You may have noticed an increasing number of solar panels being installed on house rooftops and farms recently. But have you ever wondered what these panels are and how they function? This article will take a closer look at the wonders of solar power.

Every day, the Earth receives an abundance of light from the sun. Plants use this sunlight through photosynthesis to produce food. Now, we have the capability to capture and convert this sunlight into electricity using solar photovoltaic (PV) panels.

Solar PV panels consist of numerous cells constructed from layers of semiconducting material, with silicon being the most common choice.

When sunlight hits these solar panels, they absorb the energy and generate direct current (DC) electricity. This DC electricity is then sent to a device known as a solar inverter, which converts it into alternating current (AC) electricity, the type of electricity used to power the appliances in your home.

Cloudy days

Solar cells don’t require direct sunlight to function; they can generate electricity even on cloudy days. Nevertheless, the stronger the sunlight, the more electricity they produce.

The economics of solar PV have changed considerably.

At the moment, most electricity produced on farms by solar PV panels is used on farms. That’s because producing your own electricity is considerably cheaper than buying electricity from the market. Furthermore, for every kilowatt of solar electricity a farmer produces on their farm, they displace one kilowatt of imported electricity, saving 331g of CO2 and reducing the overall carbon intensity of their farm. Any excess electricity generated by the solar panels, beyond what your farm needs, can be sent back to the national grid and that farmer can get paid for it.

Solar panel grants

Farmers can access a 60% grant under the Target Agricultural Mechanisation Scheme (TAMS III) for solar PV systems that generate electricity for their farms and farmhouses. However, this grant is limited to self-consumption with minimal scope for exporting electricity.

If a farmer intends to install a solar PV system for the purpose of exporting electricity and getting paid, they can secure grant aid ranging from €2,400 to €162,600 from the Sustainable Energy Authority of Ireland (SEAI).

Economics of solar panels

The economics of installing solar PV panels have been driven by generous grant aid and high energy prices. Energy prices reached record highs due to the recovery from the COVID-19 pandemic and the Russian invasion of Ukraine. While this increase in energy prices has impacted our pockets, it has transformed the economics of solar PV systems. Where payback periods of 7-10 years were common, now, along with grant aid, payback periods of around three years are common.

Where do solar panels work best?

The sunnier parts of Ireland have the greatest solar PV potential

Solar panels work best in direct sunlight. Therefore, the sunniest parts of Ireland will see the greatest potential for electricity generation. Figure 1 shows the sunniest parts of Ireland, expressed in solar irradiance.

The south and east of Ireland typically receive the most sun, while the north and west receive less. This doesn’t mean solar panels won’t work in those areas, but rather that the generation potential is lower.

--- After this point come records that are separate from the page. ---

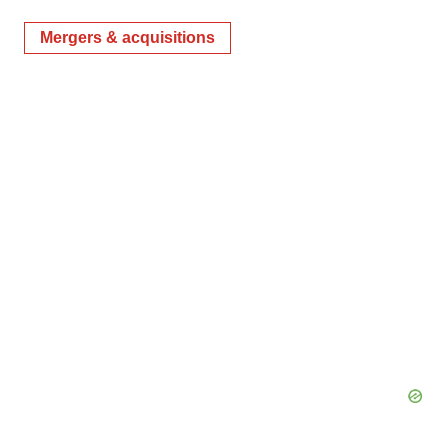
Mergers & acquisitions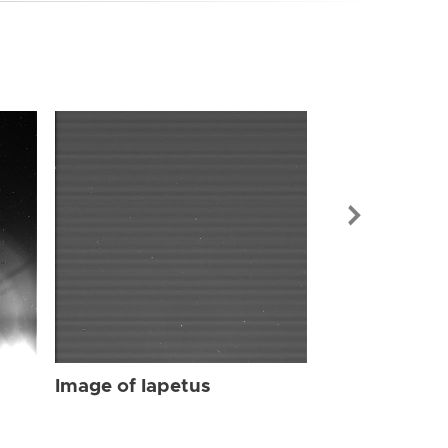
Image of Iap
Image of Iapetus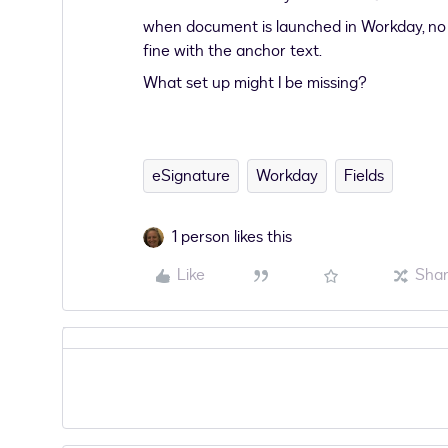
when document is launched in Workday, no 
fine with the anchor text.
What set up might I be missing?
eSignature
Workday
Fields
1 person likes this
Like
Sha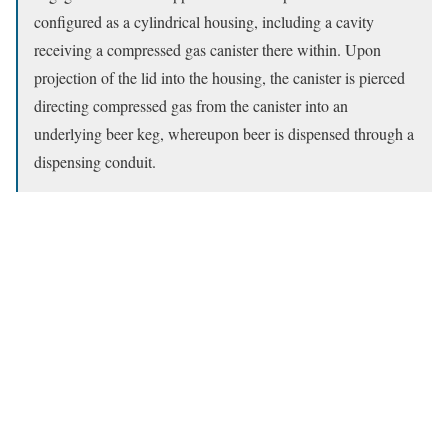
configured as a cylindrical housing, including a cavity
receiving a compressed gas canister there within. Upon
projection of the lid into the housing, the canister is pierced
directing compressed gas from the canister into an
underlying beer keg, whereupon beer is dispensed through a
dispensing conduit.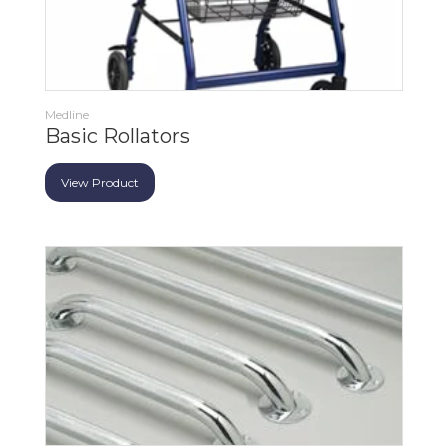
Medline
Basic Rollators
View Product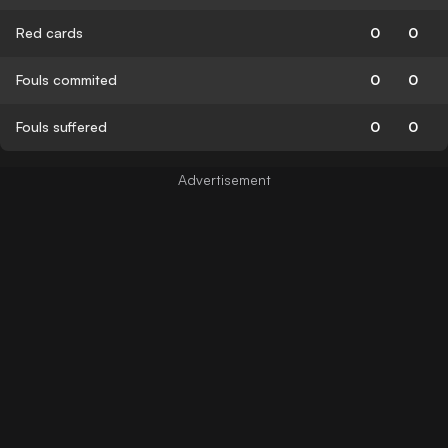
Red cards
0
0
Fouls commited
0
0
Fouls suffered
0
0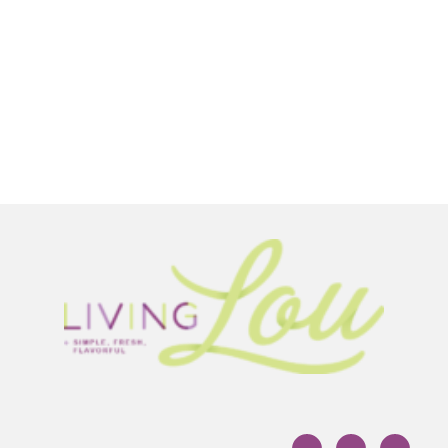
Footer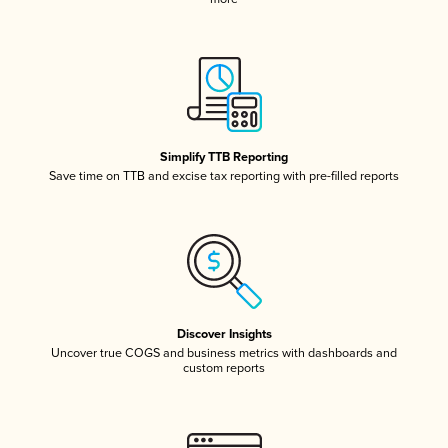
Simplify TTB Reporting
Save time on TTB and excise tax reporting with pre-filled reports
Discover Insights
Uncover true COGS and business metrics with dashboards and
custom reports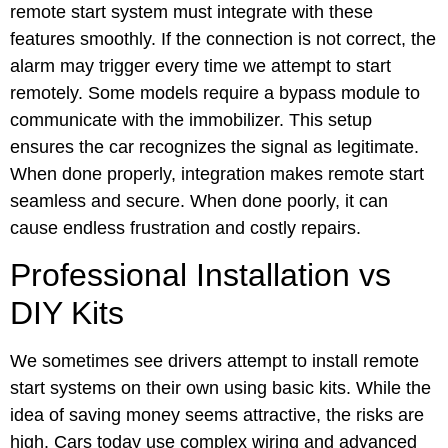
remote start system must integrate with these
features smoothly. If the connection is not correct, the
alarm may trigger every time we attempt to start
remotely. Some models require a bypass module to
communicate with the immobilizer. This setup
ensures the car recognizes the signal as legitimate.
When done properly, integration makes remote start
seamless and secure. When done poorly, it can
cause endless frustration and costly repairs.
Professional Installation vs
DIY Kits
We sometimes see drivers attempt to install remote
start systems on their own using basic kits. While the
idea of saving money seems attractive, the risks are
high. Cars today use complex wiring and advanced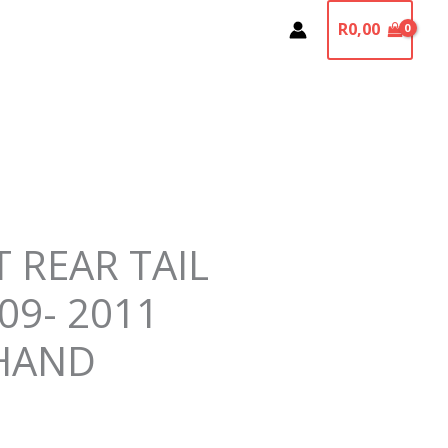
R
0,00
T REAR TAIL
09- 2011
HAND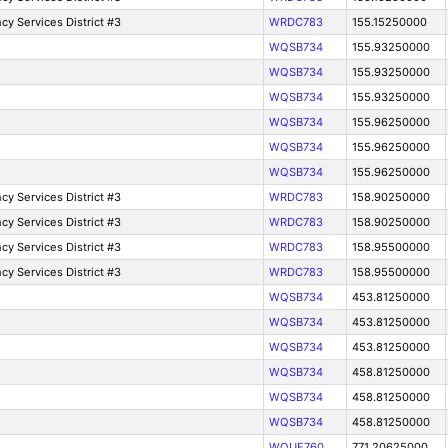
y Services District #3
WRDC783
155.15250000
WQSB734
155.93250000
WQSB734
155.93250000
WQSB734
155.93250000
WQSB734
155.96250000
WQSB734
155.96250000
WQSB734
155.96250000
y Services District #3
WRDC783
158.90250000
y Services District #3
WRDC783
158.90250000
y Services District #3
WRDC783
158.95500000
y Services District #3
WRDC783
158.95500000
WQSB734
453.81250000
WQSB734
453.81250000
WQSB734
453.81250000
WQSB734
458.81250000
WQSB734
458.81250000
WQSB734
458.81250000
WQUF760
771.20625000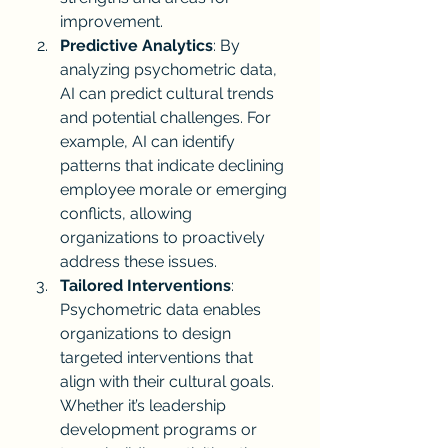
improvement.
Predictive Analytics
: By 
analyzing psychometric data, 
AI can predict cultural trends 
and potential challenges. For 
example, AI can identify 
patterns that indicate declining 
employee morale or emerging 
conflicts, allowing 
organizations to proactively 
address these issues.
Tailored Interventions
: 
Psychometric data enables 
organizations to design 
targeted interventions that 
align with their cultural goals. 
Whether it’s leadership 
development programs or 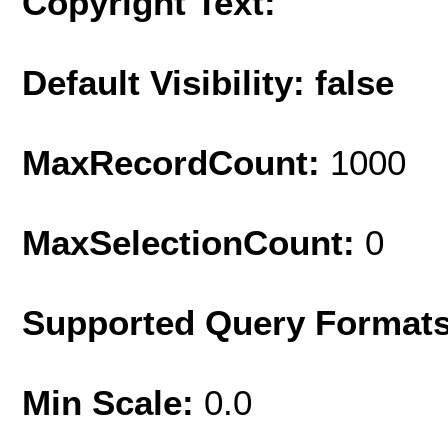
Copyright Text:
Default Visibility: false
MaxRecordCount:
1000
MaxSelectionCount:
0
Supported Query Format
Min Scale:
0.0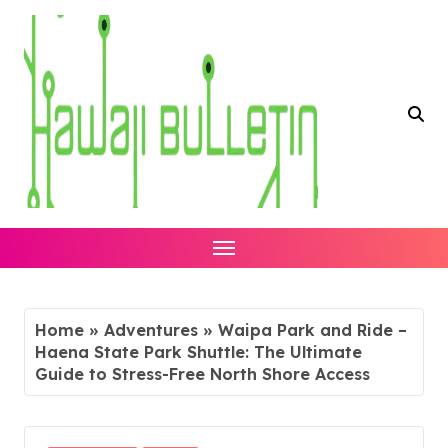
Skip
to
content
Home
»
Adventures
»
Waipa Park and Ride –
Haena State Park Shuttle: The Ultimate
Guide to Stress-Free North Shore Access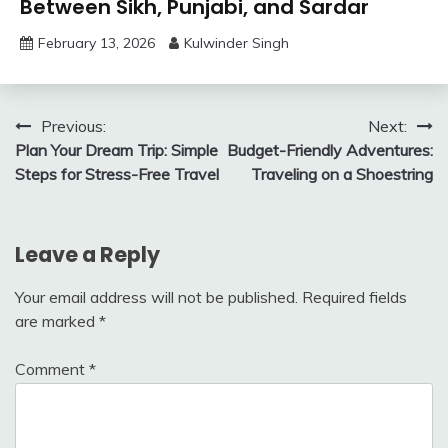
Between Sikh, Punjabi, and Sardar
February 13, 2026
Kulwinder Singh
Post
Previous:
Next:
Plan Your Dream Trip: Simple
Budget-Friendly Adventures:
navigation
Steps for Stress-Free Travel
Traveling on a Shoestring
Leave a Reply
Your email address will not be published.
Required fields
are marked
*
Comment
*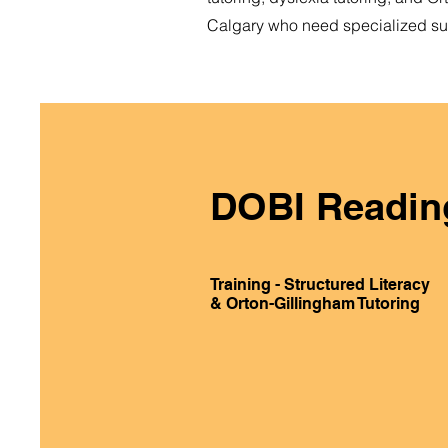
Calgary who need specialized sup
DOBI Readin
Training - Structured Literacy
& Orton-Gillingham Tutoring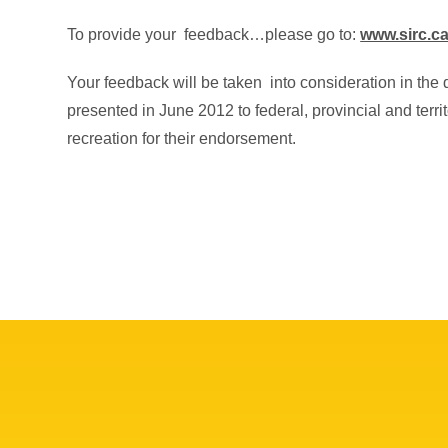
To provide your feedback…please go to:
www.sirc.c
Your feedback will be taken into consideration in the 
presented in June 2012 to federal, provincial and territ
recreation for their endorsement.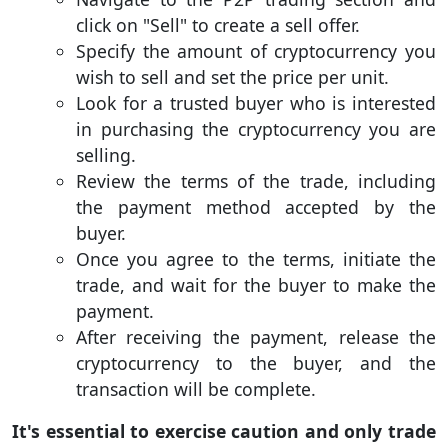
click on "Sell" to create a sell offer.
Specify the amount of cryptocurrency you
wish to sell and set the price per unit.
Look for a trusted buyer who is interested
in purchasing the cryptocurrency you are
selling.
Review the terms of the trade, including
the payment method accepted by the
buyer.
Once you agree to the terms, initiate the
trade, and wait for the buyer to make the
payment.
After receiving the payment, release the
cryptocurrency to the buyer, and the
transaction will be complete.
It's essential to exercise caution and only trade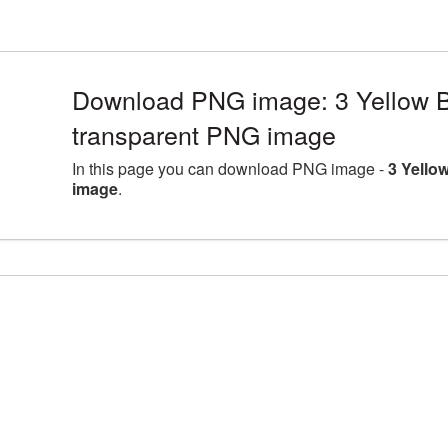
Download PNG image: 3 Yellow B
transparent PNG image
In this page you can download PNG image -
3 Yello
image
.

This also explains why larger solar farms, which are springing up around the country, are typically located in the sunnier parts of Ireland.

What are solar farms?

You may have seen large fields of solar panels in various parts of the country. These are known as solar farms. In solar farms, solar PV panels are installed on extensive areas of land with the sole purpose of generating electricity and supplying it to the national grid. Solar farms come in a range of sizes, typically ranging from 5 acres up to 300 acres in size. By 2030, there could be up to 40,000 acres of solar farms in operation. Farmers often lease their land to solar farm developers, and in some cases, they can continue to graze animals, namely sheep, underneath the solar panels.